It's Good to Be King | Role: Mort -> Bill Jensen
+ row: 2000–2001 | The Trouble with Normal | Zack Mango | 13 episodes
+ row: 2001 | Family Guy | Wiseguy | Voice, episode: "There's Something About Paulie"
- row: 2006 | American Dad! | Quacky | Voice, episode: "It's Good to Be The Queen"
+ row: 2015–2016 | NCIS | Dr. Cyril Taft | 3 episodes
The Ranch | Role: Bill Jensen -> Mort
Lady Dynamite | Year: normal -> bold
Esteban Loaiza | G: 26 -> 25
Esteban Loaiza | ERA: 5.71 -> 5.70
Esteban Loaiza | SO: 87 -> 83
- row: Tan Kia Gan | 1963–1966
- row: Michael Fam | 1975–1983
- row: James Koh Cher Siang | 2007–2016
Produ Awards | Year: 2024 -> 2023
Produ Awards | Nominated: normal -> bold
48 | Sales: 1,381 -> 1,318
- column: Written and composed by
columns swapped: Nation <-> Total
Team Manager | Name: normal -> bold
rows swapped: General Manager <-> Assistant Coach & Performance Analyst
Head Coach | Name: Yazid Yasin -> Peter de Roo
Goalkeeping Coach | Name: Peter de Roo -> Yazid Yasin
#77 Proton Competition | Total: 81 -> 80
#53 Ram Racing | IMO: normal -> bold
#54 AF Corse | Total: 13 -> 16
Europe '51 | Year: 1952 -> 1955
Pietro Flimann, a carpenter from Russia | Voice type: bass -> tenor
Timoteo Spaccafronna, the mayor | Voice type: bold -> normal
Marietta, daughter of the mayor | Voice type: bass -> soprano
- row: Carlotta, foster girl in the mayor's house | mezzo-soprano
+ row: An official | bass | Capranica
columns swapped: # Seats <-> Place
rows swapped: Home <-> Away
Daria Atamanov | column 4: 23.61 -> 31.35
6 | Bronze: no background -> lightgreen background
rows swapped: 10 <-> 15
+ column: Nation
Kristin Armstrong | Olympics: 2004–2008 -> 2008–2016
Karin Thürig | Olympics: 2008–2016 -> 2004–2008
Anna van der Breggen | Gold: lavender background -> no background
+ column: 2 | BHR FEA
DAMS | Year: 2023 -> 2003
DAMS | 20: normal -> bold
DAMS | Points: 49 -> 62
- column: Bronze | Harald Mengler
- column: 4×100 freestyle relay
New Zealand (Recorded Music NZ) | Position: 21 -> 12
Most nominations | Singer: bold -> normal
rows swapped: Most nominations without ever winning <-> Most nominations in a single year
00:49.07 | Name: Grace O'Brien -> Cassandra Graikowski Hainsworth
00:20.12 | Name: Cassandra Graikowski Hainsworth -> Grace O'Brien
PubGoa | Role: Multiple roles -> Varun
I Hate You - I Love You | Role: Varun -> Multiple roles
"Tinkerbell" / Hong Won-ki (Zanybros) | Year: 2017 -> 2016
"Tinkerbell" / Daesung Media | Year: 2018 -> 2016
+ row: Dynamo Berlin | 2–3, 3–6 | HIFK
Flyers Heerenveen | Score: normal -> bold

—————

— Consigne —
Modifie toutes les entrées en remplaçant partout « bold » par « italic », sans toucher au reste.

— Réponse —
It's Good to Be King | Role: Mort -> Bill Jensen
+ row: 2000–2001 | The Trouble with Normal | Zack Mango | 13 episodes
+ row: 2001 | Family Guy | Wiseguy | Voice, episode: "There's Something About Paulie"
- row: 2006 | American Dad! | Quacky | Voice, episode: "It's Good to Be The Queen"
+ row: 2015–2016 | NCIS | Dr. Cyril Taft | 3 episodes
The Ranch | Role: Bill Jensen -> Mort
Lady Dynamite | Year: normal -> italic
Esteban Loaiza | G: 26 -> 25
Esteban Loaiza | ERA: 5.71 -> 5.70
Esteban Loaiza | SO: 87 -> 83
- row: Tan Kia Gan | 1963–1966
- row: Michael Fam | 1975–1983
- row: James Koh Cher Siang | 2007–2016
Produ Awards | Year: 2024 -> 2023
Produ Awards | Nominated: normal -> italic
48 | Sales: 1,381 -> 1,318
- column: Written and composed by
columns swapped: Nation <-> Total
Team Manager | Name: normal -> italic
rows swapped: General Manager <-> Assistant Coach & Performance Analyst
Head Coach | Name: Yazid Yasin -> Peter de Roo
Goalkeeping Coach | Name: Peter de Roo -> Yazid Yasin
#77 Proton Competition | Total: 81 -> 80
#53 Ram Racing | IMO: normal -> italic
#54 AF Corse | Total: 13 -> 16
Europe '51 | Year: 1952 -> 1955
Pietro Flimann, a carpenter from Russia | Voice type: bass -> tenor
Timoteo Spaccafronna, the mayor | Voice type: italic -> normal
Marietta, daughter of the mayor | Voice type: bass -> soprano
- row: Carlotta, foster girl in the mayor's house | mezzo-soprano
+ row: An official | bass | Capranica
columns swapped: # Seats <-> Place
rows swapped: Home <-> Away
Daria Atamanov | column 4: 23.61 -> 31.35
6 | Bronze: no background -> lightgreen background
rows swapped: 10 <-> 15
+ column: Nation
Kristin Armstrong | Olympics: 2004–2008 -> 2008–2016
Karin Thürig | Olympics: 2008–2016 -> 2004–2008
Anna van der Breggen | Gold: lavender background -> no background
+ column: 2 | BHR FEA
DAMS | Year: 2023 -> 2003
DAMS | 20: normal -> italic
DAMS | Points: 49 -> 62
- column: Bronze | Harald Mengler
- column: 4×100 freestyle relay
New Zealand (Recorded Music NZ) | Position: 21 -> 12
Most nominations | Singer: italic -> normal
rows swapped: Most nominations without ever winning <-> Most nominations in a single year
00:49.07 | Name: Grace O'Brien -> Cassandra Graikowski Hainsworth
00:20.12 | Name: Cassandra Graikowski Hainsworth -> Grace O'Brien
PubGoa | Role: Multiple roles -> Varun
I Hate You - I Love You | Role: Varun -> Multiple roles
"Tinkerbell" / Hong Won-ki (Zanybros) | Year: 2017 -> 2016
"Tinkerbell" / Daesung Media | Year: 2018 -> 2016
+ row: Dynamo Berlin | 2–3, 3–6 | HIFK
Flyers Heerenveen | Score: normal -> italic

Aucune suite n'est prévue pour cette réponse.